ATTENTION LES IMAGES SUIVANTES PEUVENT HEURTER LA SENSIBILITE
D'autres images montrent des cadavres, enveloppés de draps, dans des fosses.
«La ville de Pervomaysk [...] où un grand charnier a été découvert, a été coupée de toute communication, même de la ville de Lougansk. [...] Les hôpitaux, les morgues et les écoles qui servaient d’abris anti-bombes ont été bombardés de manière particulièrement cynique. Cela a conduit à l’apparition de fosses communes de civils, victimes des dirigeants militaires et politiques de l'Ukraine et de leurs manipulateurs occidentaux», affirme l'ambassade russe, dans le texte fourni aux médias.
Une autre vingtaine de photographies est présentée par l'établissement diplomatique russe comme une série de clichés pris à Sokologorovka, en 2020 et 2021. Parmi ces images : de nombreux squelettes et crânes, dans ce qui semble être des fosses – aucun contexte n'étant fourni, à ce sujet, par l'ambassade russe.
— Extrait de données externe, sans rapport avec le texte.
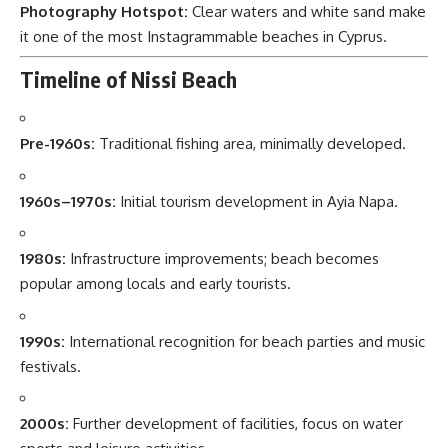
Photography Hotspot:
Clear waters and white sand make
it one of the most Instagrammable beaches in Cyprus.
Timeline of Nissi Beach
Pre-1960s:
Traditional fishing area, minimally developed.
1960s–1970s:
Initial tourism development in Ayia Napa.
1980s:
Infrastructure improvements; beach becomes
popular among locals and early tourists.
1990s:
International recognition for beach parties and music
festivals.
2000s:
Further development of facilities, focus on water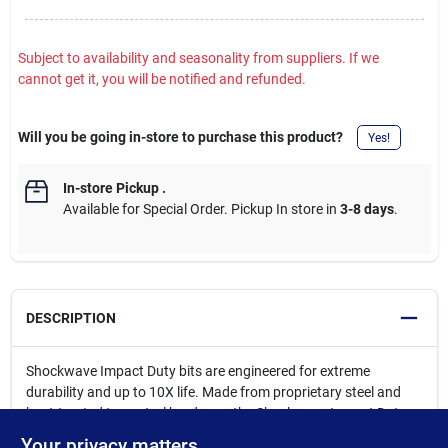
Subject to availability and seasonality from suppliers. If we
cannot get it, you will be notified and refunded.
Will you be going in-store to purchase this product?
Yes!
In-store Pickup
.
Available for Special Order. Pickup In store in
3-8 days
.
DESCRIPTION
Shockwave Impact Duty bits are engineered for extreme
durability and up to 10X life. Made from proprietary steel and
heat-treated to control hardness, the Shockwave Impact Duty
driver bits feature an innovatively designed geometric shock
Your privacy matters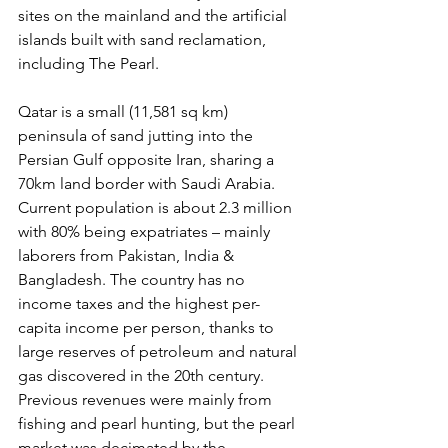
sites on the mainland and the artificial 
islands built with sand reclamation, 
including The Pearl.
Qatar is a small (11,581 sq km) 
peninsula of sand jutting into the 
Persian Gulf opposite Iran, sharing a 
70km land border with Saudi Arabia. 
Current population is about 2.3 million 
with 80% being expatriates – mainly 
laborers from Pakistan, India & 
Bangladesh. The country has no 
income taxes and the highest per-
capita income per person, thanks to 
large reserves of petroleum and natural 
gas discovered in the 20th century. 
Previous revenues were mainly from 
fishing and pearl hunting, but the pearl 
market was decimated by the 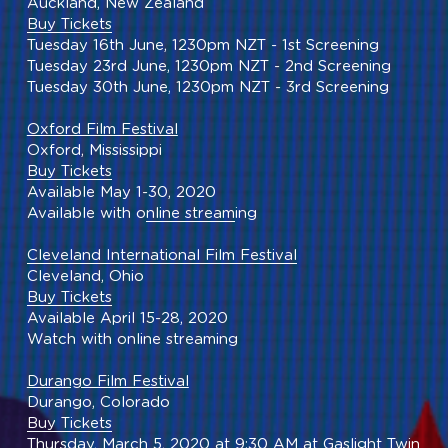
Auckland, New Zealand
Buy Tickets
Tuesday 16th June, 1230pm NZT - 1st Screening
Tuesday 23rd June, 1230pm NZT - 2nd Screening
Tuesday 30th June, 1230pm NZT - 3rd Screening
Oxford Film Festival
Oxford, Mississippi
Buy Tickets
Available May 1-30, 2020
Available with o
nline stream
ing
Cleveland International Film Festival
Cleveland, Ohio
Buy Tickets
Available April 15-28, 2020
Watch with online streaming
Durango Film Festival
Durango, Colorado
Buy Tickets
Thursday, March 5, 2020 at 9:30 AM at Gaslight Twin 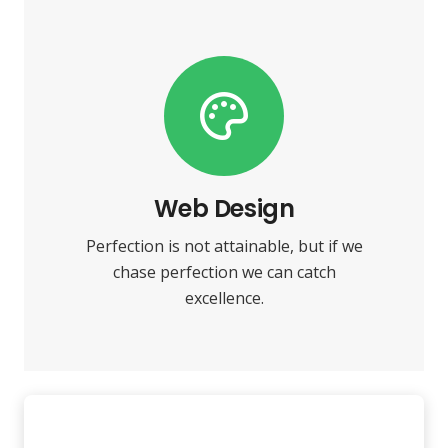
VIEW MORE
towards it.
make almost everything speed
Web Design
Fix your eyes on perfection and you
Perfection is not attainable, but if we
Web Design
chase perfection we can catch
excellence.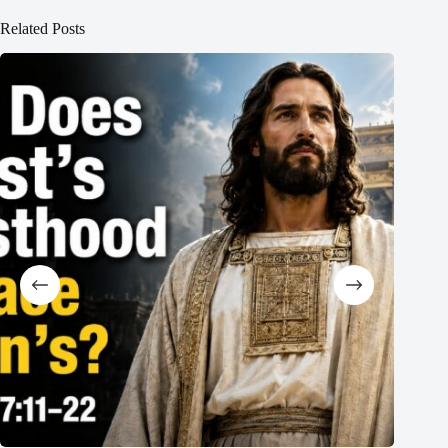
Related Posts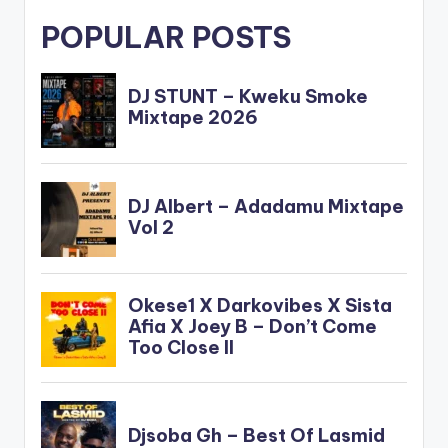
POPULAR POSTS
Certains de ces squelettes portent encore des vestiges de vêtements, des sandales étant clairement identifiables sur l'un d'eux.
La troisième partie des documents, composée d'après la représentation russe de photographies prises à Slavianoserbsk en 2020 et 2021, montre similairement des ossements et des charniers.
Des documents envoyés au Quai d'Orsay
Quelle portée peuvent avoir ces clichés, ainsi que les accusations qu'en tirent les autorités russes à l'encontre de Kiev ? Dans la communication que RT France a reçue, l'ambassade de Russie en France déclare que ces photographies «ont également été communiquées par l'ambassade au ministère français des Affaires étrangères». Sollicité par téléphone par RT France le 26 février, le Quai d'Orsay n'a pas, au moment où nous écrivons ces lignes, réagi. Egalement sollicitée sur ce sujet le même jour, l'ambassade d'Ukraine en France n'a pas non plus commenté jusqu'alors.
Néanmoins, les accusations de crimes de guerre dans le Donbass pourraient être soulevées par le chef de la diplomatie russe Sergueï Lavrov à l'ONU, en début de semaine prochaine. Le 24 février, l'Ukraine a demandé au président du Conseil des droits de l'homme la tenue d'un débat urgent sur la situation des droits humains à la suite de l'opération militaire russe en Ukraine. Or, Sergueï Lavrov doit participer, selon l'AFP, à la prochaine sessions du Conseil des droits de l'homme qui commence le 1er mars.
La situation dans le Donbass avait déjà soulevé par le passé des inquiétudes quant au respect des droits de l'Homme. En décembre 2020, l'ex-procureure de la Cour pénale internationale (CPI) Fatou Bensouda avait déclaré qu'un «large éventail de comportements constitutifs de crimes de guerre et de crimes contre l'humanité» avait été commis en Ukraine depuis 2014 (sans désigner de responsable), réclamant une enquête complète.